--- Input material Enclosed Below ---

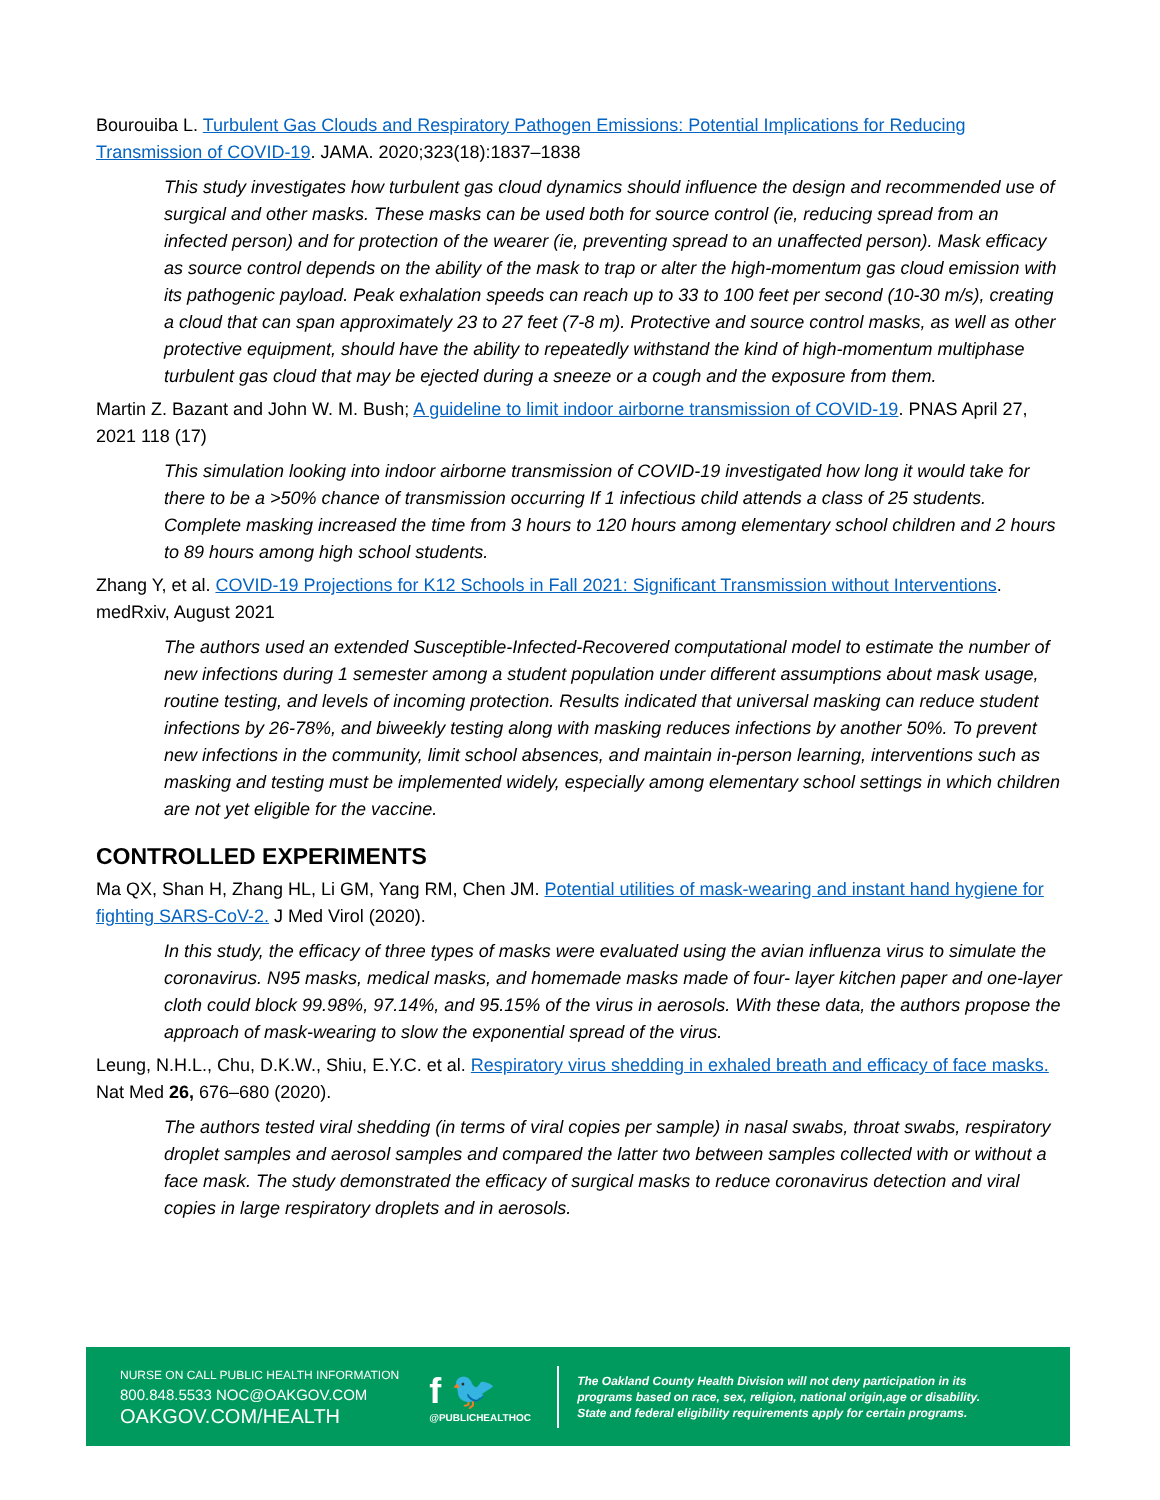Bourouiba L. Turbulent Gas Clouds and Respiratory Pathogen Emissions: Potential Implications for Reducing Transmission of COVID-19. JAMA. 2020;323(18):1837–1838
This study investigates how turbulent gas cloud dynamics should influence the design and recommended use of surgical and other masks. These masks can be used both for source control (ie, reducing spread from an infected person) and for protection of the wearer (ie, preventing spread to an unaffected person). Mask efficacy as source control depends on the ability of the mask to trap or alter the high-momentum gas cloud emission with its pathogenic payload. Peak exhalation speeds can reach up to 33 to 100 feet per second (10-30 m/s), creating a cloud that can span approximately 23 to 27 feet (7-8 m). Protective and source control masks, as well as other protective equipment, should have the ability to repeatedly withstand the kind of high-momentum multiphase turbulent gas cloud that may be ejected during a sneeze or a cough and the exposure from them.
Martin Z. Bazant and John W. M. Bush; A guideline to limit indoor airborne transmission of COVID-19. PNAS April 27, 2021 118 (17)
This simulation looking into indoor airborne transmission of COVID-19 investigated how long it would take for there to be a >50% chance of transmission occurring If 1 infectious child attends a class of 25 students. Complete masking increased the time from 3 hours to 120 hours among elementary school children and 2 hours to 89 hours among high school students.
Zhang Y, et al. COVID-19 Projections for K12 Schools in Fall 2021: Significant Transmission without Interventions. medRxiv, August 2021
The authors used an extended Susceptible-Infected-Recovered computational model to estimate the number of new infections during 1 semester among a student population under different assumptions about mask usage, routine testing, and levels of incoming protection. Results indicated that universal masking can reduce student infections by 26-78%, and biweekly testing along with masking reduces infections by another 50%. To prevent new infections in the community, limit school absences, and maintain in-person learning, interventions such as masking and testing must be implemented widely, especially among elementary school settings in which children are not yet eligible for the vaccine.
CONTROLLED EXPERIMENTS
Ma QX, Shan H, Zhang HL, Li GM, Yang RM, Chen JM. Potential utilities of mask-wearing and instant hand hygiene for fighting SARS-CoV-2. J Med Virol (2020).
In this study, the efficacy of three types of masks were evaluated using the avian influenza virus to simulate the coronavirus. N95 masks, medical masks, and homemade masks made of four- layer kitchen paper and one-layer cloth could block 99.98%, 97.14%, and 95.15% of the virus in aerosols. With these data, the authors propose the approach of mask-wearing to slow the exponential spread of the virus.
Leung, N.H.L., Chu, D.K.W., Shiu, E.Y.C. et al. Respiratory virus shedding in exhaled breath and efficacy of face masks. Nat Med 26, 676–680 (2020).
The authors tested viral shedding (in terms of viral copies per sample) in nasal swabs, throat swabs, respiratory droplet samples and aerosol samples and compared the latter two between samples collected with or without a face mask. The study demonstrated the efficacy of surgical masks to reduce coronavirus detection and viral copies in large respiratory droplets and in aerosols.
NURSE ON CALL PUBLIC HEALTH INFORMATION
800.848.5533 NOC@OAKGOV.COM
OAKGOV.COM/HEALTH
f 🐦
@PUBLICHEALTHOC
The Oakland County Health Division will not deny participation in its
programs based on race, sex, religion, national origin,age or disability.
State and federal eligibility requirements apply for certain programs.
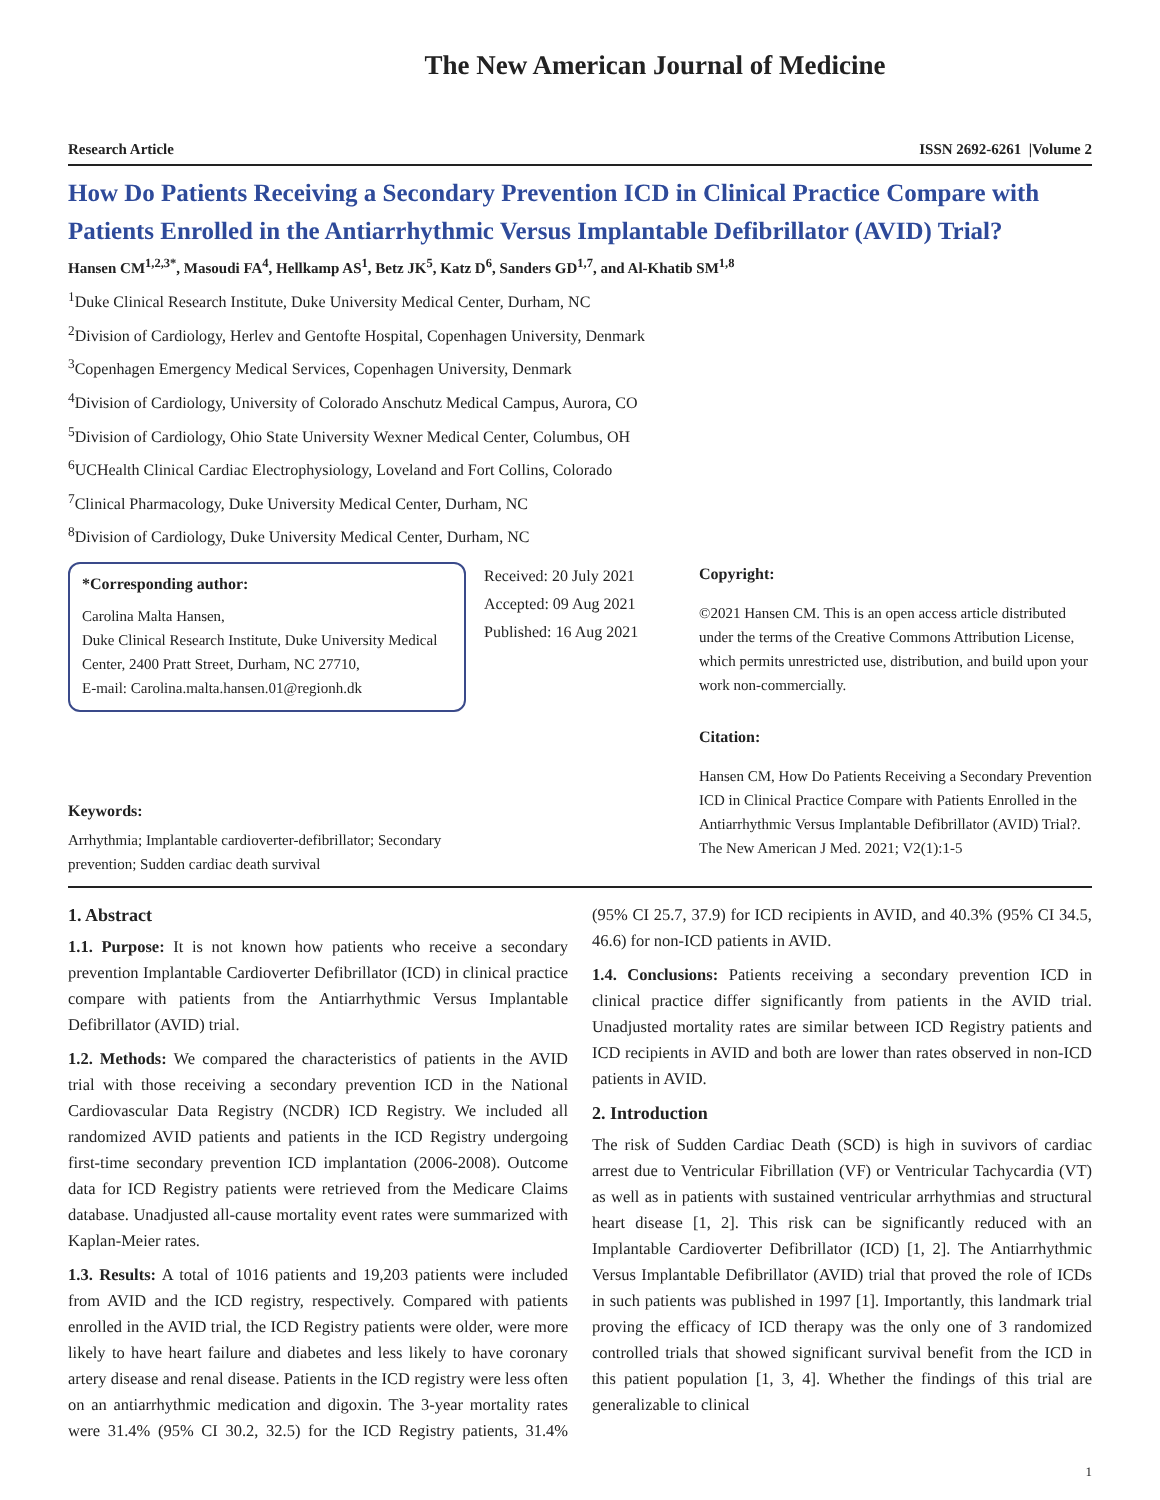The New American Journal of Medicine
Research Article ISSN 2692-6261 |Volume 2
How Do Patients Receiving a Secondary Prevention ICD in Clinical Practice Compare with Patients Enrolled in the Antiarrhythmic Versus Implantable Defibrillator (AVID) Trial?
Hansen CM<sup>1,2,3*</sup>, Masoudi FA<sup>4</sup>, Hellkamp AS<sup>1</sup>, Betz JK<sup>5</sup>, Katz D<sup>6</sup>, Sanders GD<sup>1,7</sup>, and Al-Khatib SM<sup>1,8</sup>
<sup>1</sup> Duke Clinical Research Institute, Duke University Medical Center, Durham, NC
<sup>2</sup> Division of Cardiology, Herlev and Gentofte Hospital, Copenhagen University, Denmark
<sup>3</sup> Copenhagen Emergency Medical Services, Copenhagen University, Denmark
<sup>4</sup> Division of Cardiology, University of Colorado Anschutz Medical Campus, Aurora, CO
<sup>5</sup> Division of Cardiology, Ohio State University Wexner Medical Center, Columbus, OH
<sup>6</sup> UCHealth Clinical Cardiac Electrophysiology, Loveland and Fort Collins, Colorado
<sup>7</sup> Clinical Pharmacology, Duke University Medical Center, Durham, NC
<sup>8</sup> Division of Cardiology, Duke University Medical Center, Durham, NC
*Corresponding author:
Carolina Malta Hansen,
Duke Clinical Research Institute, Duke University Medical Center, 2400 Pratt Street, Durham, NC 27710,
E-mail: Carolina.malta.hansen.01@regionh.dk
Keywords:
Arrhythmia; Implantable cardioverter-defibrillator; Secondary prevention; Sudden cardiac death survival
Received: 20 July 2021
Accepted: 09 Aug 2021
Published: 16 Aug 2021
Copyright:
©2021 Hansen CM. This is an open access article distributed under the terms of the Creative Commons Attribution License, which permits unrestricted use, distribution, and build upon your work non-commercially.
Citation:
Hansen CM, How Do Patients Receiving a Secondary Prevention ICD in Clinical Practice Compare with Patients Enrolled in the Antiarrhythmic Versus Implantable Defibrillator (AVID) Trial?. The New American J Med. 2021; V2(1):1-5
1. Abstract
1.1. Purpose: It is not known how patients who receive a secondary prevention Implantable Cardioverter Defibrillator (ICD) in clinical practice compare with patients from the Antiarrhythmic Versus Implantable Defibrillator (AVID) trial.
1.2. Methods: We compared the characteristics of patients in the AVID trial with those receiving a secondary prevention ICD in the National Cardiovascular Data Registry (NCDR) ICD Registry. We included all randomized AVID patients and patients in the ICD Registry undergoing first-time secondary prevention ICD implantation (2006-2008). Outcome data for ICD Registry patients were retrieved from the Medicare Claims database. Unadjusted all-cause mortality event rates were summarized with Kaplan-Meier rates.
1.3. Results: A total of 1016 patients and 19,203 patients were included from AVID and the ICD registry, respectively. Compared with patients enrolled in the AVID trial, the ICD Registry patients were older, were more likely to have heart failure and diabetes and less likely to have coronary artery disease and renal disease. Patients in the ICD registry were less often on an antiarrhythmic medication and digoxin. The 3-year mortality rates were 31.4% (95% CI 30.2, 32.5) for the ICD Registry patients, 31.4% (95% CI 25.7, 37.9) for ICD recipients in AVID, and 40.3% (95% CI 34.5, 46.6) for non-ICD patients in AVID.
1.4. Conclusions: Patients receiving a secondary prevention ICD in clinical practice differ significantly from patients in the AVID trial. Unadjusted mortality rates are similar between ICD Registry patients and ICD recipients in AVID and both are lower than rates observed in non-ICD patients in AVID.
2. Introduction
The risk of Sudden Cardiac Death (SCD) is high in suvivors of cardiac arrest due to Ventricular Fibrillation (VF) or Ventricular Tachycardia (VT) as well as in patients with sustained ventricular arrhythmias and structural heart disease [1, 2]. This risk can be significantly reduced with an Implantable Cardioverter Defibrillator (ICD) [1, 2]. The Antiarrhythmic Versus Implantable Defibrillator (AVID) trial that proved the role of ICDs in such patients was published in 1997 [1]. Importantly, this landmark trial proving the efficacy of ICD therapy was the only one of 3 randomized controlled trials that showed significant survival benefit from the ICD in this patient population [1, 3, 4]. Whether the findings of this trial are generalizable to clinical
1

--- End of Enclosed Input material ---

Work to complete -> Which lines of the records above contain the word "Cardiology"? Show each of them.

Result ->
<sup>2</sup> Division of Cardiology, Herlev and Gentofte Hospital, Copenhagen University, Denmark
<sup>4</sup> Division of Cardiology, University of Colorado Anschutz Medical Campus, Aurora, CO
<sup>5</sup> Division of Cardiology, Ohio State University Wexner Medical Center, Columbus, OH
<sup>8</sup> Division of Cardiology, Duke University Medical Center, Durham, NC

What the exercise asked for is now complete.